▶ [Task details] Report each line of the records below that contains the string "date", treating uppercase and lowercase letters as different.

▶ [Material supplied]
Start
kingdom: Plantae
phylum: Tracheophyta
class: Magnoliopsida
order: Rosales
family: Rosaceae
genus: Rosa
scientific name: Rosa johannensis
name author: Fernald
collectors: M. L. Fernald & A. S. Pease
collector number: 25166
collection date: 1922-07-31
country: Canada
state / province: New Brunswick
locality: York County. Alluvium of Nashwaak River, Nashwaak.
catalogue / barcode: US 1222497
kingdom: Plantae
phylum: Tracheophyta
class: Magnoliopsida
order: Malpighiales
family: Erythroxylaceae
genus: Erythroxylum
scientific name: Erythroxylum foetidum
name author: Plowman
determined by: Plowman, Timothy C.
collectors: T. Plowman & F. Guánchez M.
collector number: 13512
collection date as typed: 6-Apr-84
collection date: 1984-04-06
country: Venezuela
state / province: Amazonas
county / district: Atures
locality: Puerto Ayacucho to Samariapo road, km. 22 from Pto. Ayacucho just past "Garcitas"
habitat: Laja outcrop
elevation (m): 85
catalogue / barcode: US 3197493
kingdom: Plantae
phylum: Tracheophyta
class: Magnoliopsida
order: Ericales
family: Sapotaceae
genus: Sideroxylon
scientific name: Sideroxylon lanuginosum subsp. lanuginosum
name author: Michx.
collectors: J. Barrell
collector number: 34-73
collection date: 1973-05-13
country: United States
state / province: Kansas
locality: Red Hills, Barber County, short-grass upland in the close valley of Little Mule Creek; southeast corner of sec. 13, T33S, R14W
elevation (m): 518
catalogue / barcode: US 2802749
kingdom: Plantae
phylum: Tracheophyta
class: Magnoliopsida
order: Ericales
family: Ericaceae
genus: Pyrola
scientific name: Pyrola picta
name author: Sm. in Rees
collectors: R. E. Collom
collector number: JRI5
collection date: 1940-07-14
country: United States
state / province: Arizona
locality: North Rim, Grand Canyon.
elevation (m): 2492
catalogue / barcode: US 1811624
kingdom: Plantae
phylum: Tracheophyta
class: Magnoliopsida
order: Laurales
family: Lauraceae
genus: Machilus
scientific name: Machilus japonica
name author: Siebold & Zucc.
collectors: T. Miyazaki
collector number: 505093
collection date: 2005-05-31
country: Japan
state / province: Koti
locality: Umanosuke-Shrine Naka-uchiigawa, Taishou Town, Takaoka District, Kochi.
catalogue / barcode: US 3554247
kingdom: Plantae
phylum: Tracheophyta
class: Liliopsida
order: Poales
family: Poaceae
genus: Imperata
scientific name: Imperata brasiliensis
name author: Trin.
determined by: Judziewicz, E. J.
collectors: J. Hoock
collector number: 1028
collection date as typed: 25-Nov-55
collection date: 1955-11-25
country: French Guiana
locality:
End
▶ [Answer to this exercise]
collection date: 1922-07-31
collection date as typed: 6-Apr-84
collection date: 1984-04-06
collection date: 1973-05-13
collection date: 1940-07-14
collection date: 2005-05-31
collection date as typed: 25-Nov-55
collection date: 1955-11-25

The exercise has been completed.